Okrent goes so far as to attend an Esperanto congress in Havana, admitting that beforehand "the clearest mental picture . . . I could muster was five gray-haired radicals on folding chairs bantering about the Spanish Civil War and their stamp collections." What she finds instead is quixotic perhaps, but strangely vital. Beyond Esperanto, she investigates a number of other invented languages, their creators, and speakers - if any.

The inventors and proponents of invented language tend to be bizarrely optimistic about the possibility of improving the world.
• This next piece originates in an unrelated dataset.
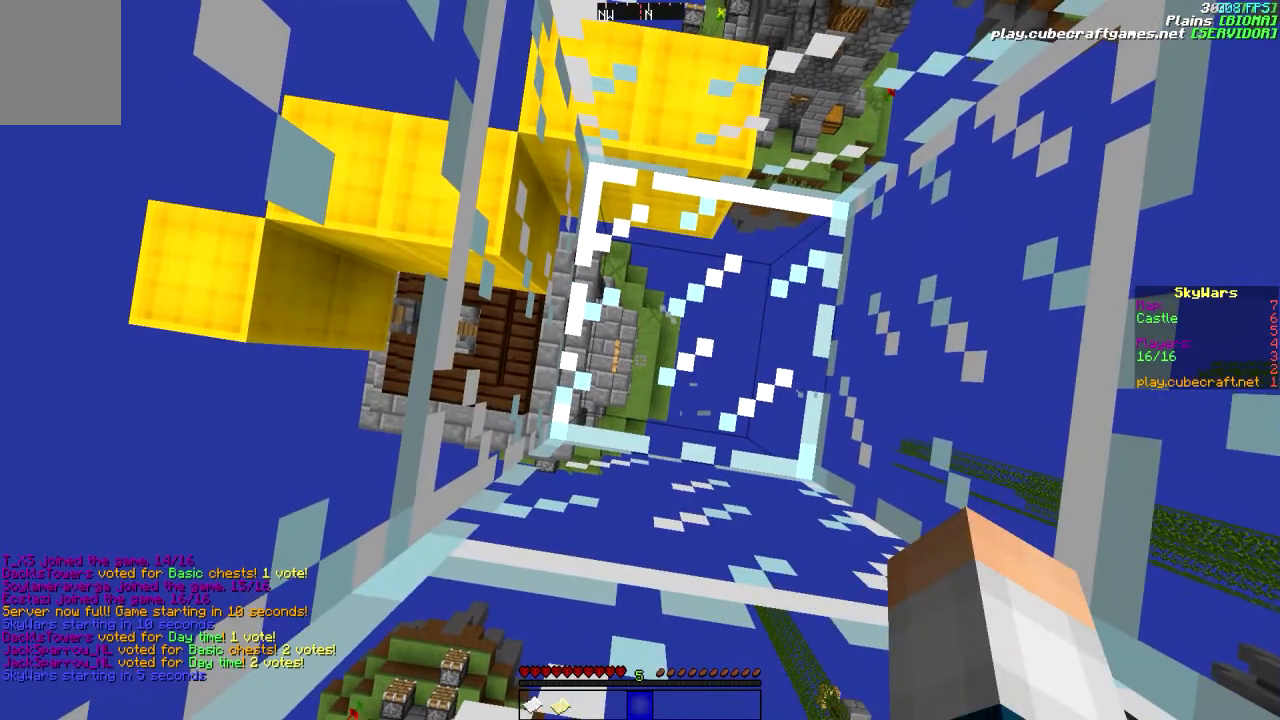
{"keys": ["s"], "mouse": [], "events": [[367, "s", "down"]]}
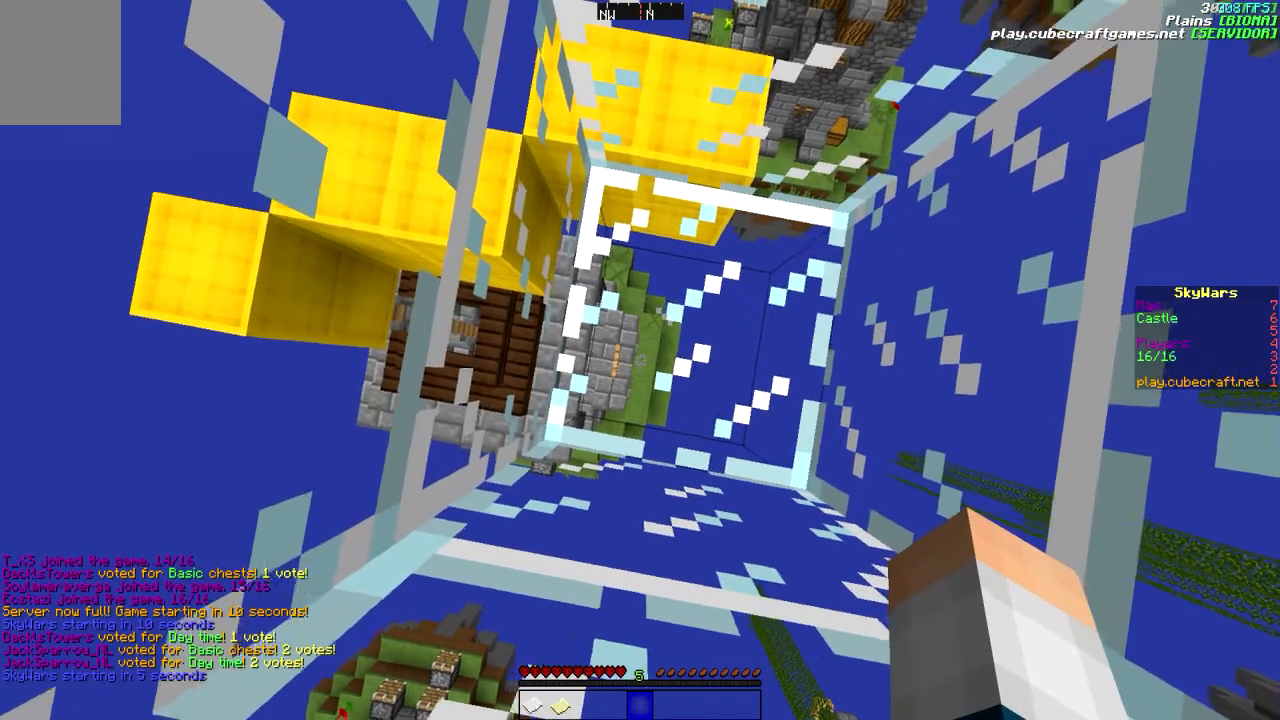
{"keys": [], "mouse": [], "events": [[17, "d", "down"], [317, "s", "up"], [417, "d", "up"]]}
In salutary contrast, allow me to present Amy Stewart. This is the woman who brought us the news in "The Earth Moved" that the friendly earthworm is destroying the forests of the upper Midwest and in "Flower Confidential" that the cheerful cut flowers we buy are, for the most part, evil incarnate. If I had any doubt before that she shares my own fascination with the canker in the rose, it has been dispelled by her new book, "Wicked Plants: The Weed That Killed Lincoln's Mother and Other Botanical Atrocities" (Algonquin, $18.95).

"I am enchanted by the plant kingdom's criminal element," Stewart tells us. "There is something beguiling about sharing their dark little secrets." And what ghastly secrets they are. Did you know that a mandrake plant's shriek of pain when pulled from the ground will kill you? Well, that's what the ancients believed. Fortunately, Stewart passes on an old method of pulling the plant by employing a dog, so that "even if the screams killed the dog, a person could still pick up the root and use it." She shows us the dark side of dozens of plants, not just killers, mythical and real, but also intoxicants, invaders, nuisances, stinkers, and such odious parties as the slobber plant - to say nothing of those that cause Cave Beck's "r2654." Along with spelling out the dangers of well-known offenders - lilies of the valley, rhubarb leaves, and potato and tomato plants - she unveils the seamy side of such apparently benign vegetables as celery. The book is wonderfully enhanced by spooky drawings by Jonathon Rosen and etchings by Briony Morrow-Cribbs.